# What happened to the "Groups" section???



## Texaslass (May 15, 2013)

It seems to be completely missing. :shrug:


----------



## NubianFan (Jun 3, 2013)

it is gone on my screen as well


----------



## Emzi00 (May 3, 2013)

Yeah, it's gone :shrug: What happened?


----------



## toth boer goats (Jul 20, 2008)

Wow, it is, I will report it.


----------



## toth boer goats (Jul 20, 2008)

Some of the other moderators, do not know what happened with it, still waiting for Austin And Stacey to respond.


----------



## Emzi00 (May 3, 2013)

Thank you for looking into it Pam!


----------



## Texaslass (May 15, 2013)

I'm not worried about it, just thought someone should know.  Thank you!


----------



## NubianFan (Jun 3, 2013)

If you type the address into the address bar it will still take you there, and it is still a functioning site once there you can post and reply, so I think just the link disappeared, not the actual page.


----------



## toth boer goats (Jul 20, 2008)

Your welcome guys. 


Thank for looking into that Nubianfan, that is good to know and appreciated.


----------



## NubianFan (Jun 3, 2013)

Thanks needs to go to Emzi00 as well because she is the one who first discovered you could still get there by typing the address in the address bar, once I was there I just tried responding to some posts and I could.


----------



## Emzi00 (May 3, 2013)

Oh Leslie *shakes head* They can all just call me Emma! :lol:


----------



## toth boer goats (Jul 20, 2008)

Thank you Emzi as well 

How sweet nubianfan.


----------



## toth boer goats (Jul 20, 2008)

This is Austins response 
"We still have groups, it's just on the navbar any more. I'm trying to remove the clutter and a program I set up for clicks said that was barely used in comparison to the other buttons. 

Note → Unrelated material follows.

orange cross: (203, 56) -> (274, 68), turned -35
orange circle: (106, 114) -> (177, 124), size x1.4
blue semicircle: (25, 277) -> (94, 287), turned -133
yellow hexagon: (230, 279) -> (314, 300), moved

I don't like making changes, but when I do it's to aid in functionality r design."


----------



## NubianFan (Jun 3, 2013)

Thanks for finding out for us Pam. So from now on just type in the address bar, www.thegoatspot.net/forum/groups and it will take you there. It isn't a bad address to type or remember.


----------



## Texaslass (May 15, 2013)

Okay, I'll try to remember it.  
I appreciate decluttering!


----------



## toth boer goats (Jul 20, 2008)

Your welcome.


----------



## CAjerseychick (Sep 21, 2013)

Can someone Post the address so we can type the address into the Address Bar while we are waiting, thanx and much appreciated.....


----------



## Texaslass (May 15, 2013)

Here ya go:  www.thegoatspot.net/forum/groups


----------



## CAjerseychick (Sep 21, 2013)

Thank You!


----------



## Texaslass (May 15, 2013)

Sure no problem!


----------